Namazı dosdoğru kılmamız da bize emrolundu. Yani biz hem İslâm ile hem de namazı dosdoğru kılmakla emrolunduk. Namazın dosdoğru kılınması (ikamesi), meşru kılınmış olduğu en mükemmel şekliyle yerine getirilmesidir. Bu sebep ise Allah’a seslenmekle nefsin arındırılması, hayasızlıktan ve çirkin işlerden uzak kalınmasıdır.

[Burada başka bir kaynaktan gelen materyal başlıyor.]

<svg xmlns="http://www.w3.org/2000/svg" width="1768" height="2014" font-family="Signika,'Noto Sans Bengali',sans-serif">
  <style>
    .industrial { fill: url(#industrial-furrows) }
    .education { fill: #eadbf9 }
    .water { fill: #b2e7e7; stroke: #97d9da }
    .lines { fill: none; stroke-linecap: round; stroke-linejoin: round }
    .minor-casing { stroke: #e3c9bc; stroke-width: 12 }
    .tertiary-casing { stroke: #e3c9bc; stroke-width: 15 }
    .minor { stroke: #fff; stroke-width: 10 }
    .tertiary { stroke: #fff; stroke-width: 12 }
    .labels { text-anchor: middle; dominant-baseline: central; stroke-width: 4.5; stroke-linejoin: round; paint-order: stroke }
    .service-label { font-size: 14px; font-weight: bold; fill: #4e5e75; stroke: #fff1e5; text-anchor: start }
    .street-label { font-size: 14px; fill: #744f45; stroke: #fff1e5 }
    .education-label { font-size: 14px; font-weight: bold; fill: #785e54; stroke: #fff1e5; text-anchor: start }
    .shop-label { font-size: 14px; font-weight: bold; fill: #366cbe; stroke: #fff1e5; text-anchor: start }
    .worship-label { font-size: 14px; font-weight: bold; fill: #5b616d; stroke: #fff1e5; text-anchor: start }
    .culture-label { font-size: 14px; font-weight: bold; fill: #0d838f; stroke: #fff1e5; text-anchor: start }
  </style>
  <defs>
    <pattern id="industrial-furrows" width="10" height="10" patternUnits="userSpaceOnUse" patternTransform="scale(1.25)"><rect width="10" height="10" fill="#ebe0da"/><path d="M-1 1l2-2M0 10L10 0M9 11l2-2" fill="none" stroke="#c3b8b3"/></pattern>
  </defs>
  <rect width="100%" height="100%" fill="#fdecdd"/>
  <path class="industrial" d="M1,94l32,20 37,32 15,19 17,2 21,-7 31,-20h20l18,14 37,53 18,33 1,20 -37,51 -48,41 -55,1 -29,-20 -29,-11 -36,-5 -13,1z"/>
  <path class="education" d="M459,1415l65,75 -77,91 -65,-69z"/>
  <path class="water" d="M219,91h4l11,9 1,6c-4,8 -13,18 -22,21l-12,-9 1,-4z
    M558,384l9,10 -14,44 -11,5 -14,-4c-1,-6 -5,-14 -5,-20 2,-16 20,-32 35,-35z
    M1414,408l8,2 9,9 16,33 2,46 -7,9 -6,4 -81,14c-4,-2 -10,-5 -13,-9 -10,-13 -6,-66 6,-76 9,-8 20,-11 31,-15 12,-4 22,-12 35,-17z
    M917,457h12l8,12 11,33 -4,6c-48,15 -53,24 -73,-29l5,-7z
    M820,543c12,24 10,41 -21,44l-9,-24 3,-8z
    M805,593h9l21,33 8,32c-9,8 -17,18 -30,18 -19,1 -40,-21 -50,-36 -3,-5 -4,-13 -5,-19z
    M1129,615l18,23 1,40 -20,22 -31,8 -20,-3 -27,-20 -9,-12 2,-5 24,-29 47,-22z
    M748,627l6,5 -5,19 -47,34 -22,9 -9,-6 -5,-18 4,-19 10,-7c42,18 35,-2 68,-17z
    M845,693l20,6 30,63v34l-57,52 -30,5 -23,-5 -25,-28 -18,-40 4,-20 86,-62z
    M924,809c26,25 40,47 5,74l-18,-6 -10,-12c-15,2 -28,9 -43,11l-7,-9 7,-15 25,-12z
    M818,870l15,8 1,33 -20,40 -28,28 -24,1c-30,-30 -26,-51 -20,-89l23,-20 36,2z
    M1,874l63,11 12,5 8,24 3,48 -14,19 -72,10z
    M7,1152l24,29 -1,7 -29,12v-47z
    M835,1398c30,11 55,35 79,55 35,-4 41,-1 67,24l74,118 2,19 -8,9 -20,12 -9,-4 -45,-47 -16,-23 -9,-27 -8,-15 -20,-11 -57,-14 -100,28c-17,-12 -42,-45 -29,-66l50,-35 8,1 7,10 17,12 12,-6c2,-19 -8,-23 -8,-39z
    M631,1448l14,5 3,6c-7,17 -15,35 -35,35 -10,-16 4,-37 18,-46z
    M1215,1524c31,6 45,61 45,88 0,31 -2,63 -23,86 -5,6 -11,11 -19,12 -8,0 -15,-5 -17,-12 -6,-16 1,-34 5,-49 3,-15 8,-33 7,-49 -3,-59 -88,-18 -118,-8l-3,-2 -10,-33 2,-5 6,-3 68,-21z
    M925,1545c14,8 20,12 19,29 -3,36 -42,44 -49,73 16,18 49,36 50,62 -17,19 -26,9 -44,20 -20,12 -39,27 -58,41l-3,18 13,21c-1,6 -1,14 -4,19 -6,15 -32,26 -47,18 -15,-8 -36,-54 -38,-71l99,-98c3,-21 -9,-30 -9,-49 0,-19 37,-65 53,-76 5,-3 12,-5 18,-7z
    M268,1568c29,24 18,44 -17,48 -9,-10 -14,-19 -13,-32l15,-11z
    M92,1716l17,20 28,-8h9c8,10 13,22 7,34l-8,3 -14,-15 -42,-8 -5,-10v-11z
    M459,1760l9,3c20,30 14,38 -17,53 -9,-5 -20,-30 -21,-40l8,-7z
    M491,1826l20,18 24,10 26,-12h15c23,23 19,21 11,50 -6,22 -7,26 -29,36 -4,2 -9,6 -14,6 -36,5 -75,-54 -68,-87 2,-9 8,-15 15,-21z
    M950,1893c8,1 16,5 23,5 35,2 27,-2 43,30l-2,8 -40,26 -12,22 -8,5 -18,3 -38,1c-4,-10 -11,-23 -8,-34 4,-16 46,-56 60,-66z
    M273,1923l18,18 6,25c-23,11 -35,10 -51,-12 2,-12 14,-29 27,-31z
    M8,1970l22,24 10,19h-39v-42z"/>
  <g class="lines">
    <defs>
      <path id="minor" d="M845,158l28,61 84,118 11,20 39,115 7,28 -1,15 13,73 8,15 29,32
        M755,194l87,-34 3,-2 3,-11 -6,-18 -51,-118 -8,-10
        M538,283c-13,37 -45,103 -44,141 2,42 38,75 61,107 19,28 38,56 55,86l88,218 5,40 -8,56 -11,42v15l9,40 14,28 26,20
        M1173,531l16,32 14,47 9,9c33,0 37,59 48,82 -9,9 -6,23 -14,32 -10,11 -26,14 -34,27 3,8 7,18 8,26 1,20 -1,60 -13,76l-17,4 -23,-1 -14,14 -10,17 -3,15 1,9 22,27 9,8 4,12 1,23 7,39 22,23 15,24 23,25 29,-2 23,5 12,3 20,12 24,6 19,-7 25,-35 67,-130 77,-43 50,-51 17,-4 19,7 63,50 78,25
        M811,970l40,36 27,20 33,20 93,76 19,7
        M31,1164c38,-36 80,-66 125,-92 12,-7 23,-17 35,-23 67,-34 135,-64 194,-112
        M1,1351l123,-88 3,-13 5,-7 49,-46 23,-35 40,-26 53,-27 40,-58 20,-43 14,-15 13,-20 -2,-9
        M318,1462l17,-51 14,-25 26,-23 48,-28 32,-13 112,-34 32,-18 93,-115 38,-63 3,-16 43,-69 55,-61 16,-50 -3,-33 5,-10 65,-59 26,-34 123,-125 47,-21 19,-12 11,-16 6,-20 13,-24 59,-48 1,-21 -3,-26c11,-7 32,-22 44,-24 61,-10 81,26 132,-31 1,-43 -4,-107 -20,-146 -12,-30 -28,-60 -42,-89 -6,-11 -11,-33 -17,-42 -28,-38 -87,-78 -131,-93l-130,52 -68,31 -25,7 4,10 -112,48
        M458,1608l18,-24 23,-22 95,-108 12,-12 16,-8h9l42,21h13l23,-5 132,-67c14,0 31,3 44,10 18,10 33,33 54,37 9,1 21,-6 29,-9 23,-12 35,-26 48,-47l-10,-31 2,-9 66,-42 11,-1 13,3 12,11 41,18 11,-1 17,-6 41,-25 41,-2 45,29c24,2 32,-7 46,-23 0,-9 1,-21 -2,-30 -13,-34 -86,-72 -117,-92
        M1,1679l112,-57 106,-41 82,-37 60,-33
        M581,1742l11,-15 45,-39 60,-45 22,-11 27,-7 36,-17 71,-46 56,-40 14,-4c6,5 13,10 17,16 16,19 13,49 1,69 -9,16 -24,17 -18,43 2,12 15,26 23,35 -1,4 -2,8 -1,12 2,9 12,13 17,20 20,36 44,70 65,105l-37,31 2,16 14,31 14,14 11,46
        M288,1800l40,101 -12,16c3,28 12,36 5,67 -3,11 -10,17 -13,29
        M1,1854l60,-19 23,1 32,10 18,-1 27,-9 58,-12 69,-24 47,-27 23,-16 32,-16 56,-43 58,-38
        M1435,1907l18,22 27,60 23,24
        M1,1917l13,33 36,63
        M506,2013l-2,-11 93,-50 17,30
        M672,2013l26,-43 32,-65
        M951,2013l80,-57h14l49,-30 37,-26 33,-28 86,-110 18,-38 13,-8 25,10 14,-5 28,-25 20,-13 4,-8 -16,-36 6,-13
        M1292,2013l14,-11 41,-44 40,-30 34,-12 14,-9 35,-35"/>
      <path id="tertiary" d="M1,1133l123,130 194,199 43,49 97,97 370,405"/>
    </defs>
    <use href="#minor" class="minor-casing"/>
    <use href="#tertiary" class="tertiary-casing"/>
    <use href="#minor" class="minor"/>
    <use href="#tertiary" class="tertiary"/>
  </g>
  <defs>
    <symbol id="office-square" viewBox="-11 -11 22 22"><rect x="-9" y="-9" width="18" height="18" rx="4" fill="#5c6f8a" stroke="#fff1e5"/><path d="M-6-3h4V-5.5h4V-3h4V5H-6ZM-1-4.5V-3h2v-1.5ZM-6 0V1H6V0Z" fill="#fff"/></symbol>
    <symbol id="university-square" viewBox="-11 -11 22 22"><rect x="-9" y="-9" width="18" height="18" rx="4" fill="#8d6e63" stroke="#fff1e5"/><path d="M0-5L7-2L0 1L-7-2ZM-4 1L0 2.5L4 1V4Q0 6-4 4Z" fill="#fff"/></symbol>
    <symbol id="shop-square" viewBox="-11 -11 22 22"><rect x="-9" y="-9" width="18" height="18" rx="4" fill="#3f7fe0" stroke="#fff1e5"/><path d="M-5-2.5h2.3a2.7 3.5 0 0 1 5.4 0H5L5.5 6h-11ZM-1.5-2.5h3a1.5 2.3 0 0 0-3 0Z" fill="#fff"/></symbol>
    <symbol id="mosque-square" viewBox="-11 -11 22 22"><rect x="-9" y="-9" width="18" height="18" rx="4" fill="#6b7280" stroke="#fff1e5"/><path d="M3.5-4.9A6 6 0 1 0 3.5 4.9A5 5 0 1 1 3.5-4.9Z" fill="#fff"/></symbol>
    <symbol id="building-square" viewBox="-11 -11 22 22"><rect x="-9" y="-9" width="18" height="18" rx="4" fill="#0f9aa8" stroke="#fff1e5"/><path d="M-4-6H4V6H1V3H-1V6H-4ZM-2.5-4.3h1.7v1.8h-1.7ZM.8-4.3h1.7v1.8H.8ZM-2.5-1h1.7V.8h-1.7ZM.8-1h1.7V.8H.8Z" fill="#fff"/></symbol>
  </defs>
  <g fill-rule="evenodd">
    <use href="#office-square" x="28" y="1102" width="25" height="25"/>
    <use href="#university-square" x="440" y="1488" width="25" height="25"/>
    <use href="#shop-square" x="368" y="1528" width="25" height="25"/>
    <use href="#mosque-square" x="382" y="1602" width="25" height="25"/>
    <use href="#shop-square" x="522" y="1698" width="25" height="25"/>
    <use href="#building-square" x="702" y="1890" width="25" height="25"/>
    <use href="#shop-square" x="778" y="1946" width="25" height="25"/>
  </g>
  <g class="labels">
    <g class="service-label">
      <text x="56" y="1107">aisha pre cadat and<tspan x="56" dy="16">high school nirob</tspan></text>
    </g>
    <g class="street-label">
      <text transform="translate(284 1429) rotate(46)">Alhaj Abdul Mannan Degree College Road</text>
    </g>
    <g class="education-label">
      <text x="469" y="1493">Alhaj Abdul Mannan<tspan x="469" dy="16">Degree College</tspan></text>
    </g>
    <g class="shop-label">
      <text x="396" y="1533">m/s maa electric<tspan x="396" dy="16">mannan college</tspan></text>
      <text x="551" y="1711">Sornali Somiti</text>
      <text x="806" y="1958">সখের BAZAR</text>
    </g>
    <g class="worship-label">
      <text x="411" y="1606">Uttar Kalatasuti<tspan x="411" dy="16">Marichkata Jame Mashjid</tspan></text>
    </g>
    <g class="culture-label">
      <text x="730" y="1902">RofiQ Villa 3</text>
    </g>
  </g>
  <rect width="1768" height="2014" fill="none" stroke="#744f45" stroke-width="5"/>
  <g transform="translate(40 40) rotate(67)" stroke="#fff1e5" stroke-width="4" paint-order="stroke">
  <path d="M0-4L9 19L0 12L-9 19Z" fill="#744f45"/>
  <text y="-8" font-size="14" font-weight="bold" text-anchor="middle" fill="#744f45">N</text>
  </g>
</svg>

Aynı şekilde bize takvalı olmamız da emrolundu. Takva ise Allah’ın dinine ve şeriatına muhalefeti gösteren fiil ve tavırlardan sakınmaktır. Yani bizler şu üç hususla emrolunmuş bulunuyoruz. Bunlar, şirk koşmaksızın Allah’a ihlâsla yönelmek, namazı kılmak ve yalnızca Allah’a ibadet etmek, gizli ve açık bütün hallerimizde takvaya uygun hareket etmek. Kıyamet gününde huzurunda top­lanıp haşrolunacağınız Yüce Allah’tır ve dönüş yalnızca O’nadır. Amelleriniz­den dolayı sizleri hesaba çekecek, amellerinizin karşılığını verecektir. O bakım­dan O’ndan başkasına ibadet etmenin akılla, hikmetle, menfaatle en ufak bir ilgisi olamaz.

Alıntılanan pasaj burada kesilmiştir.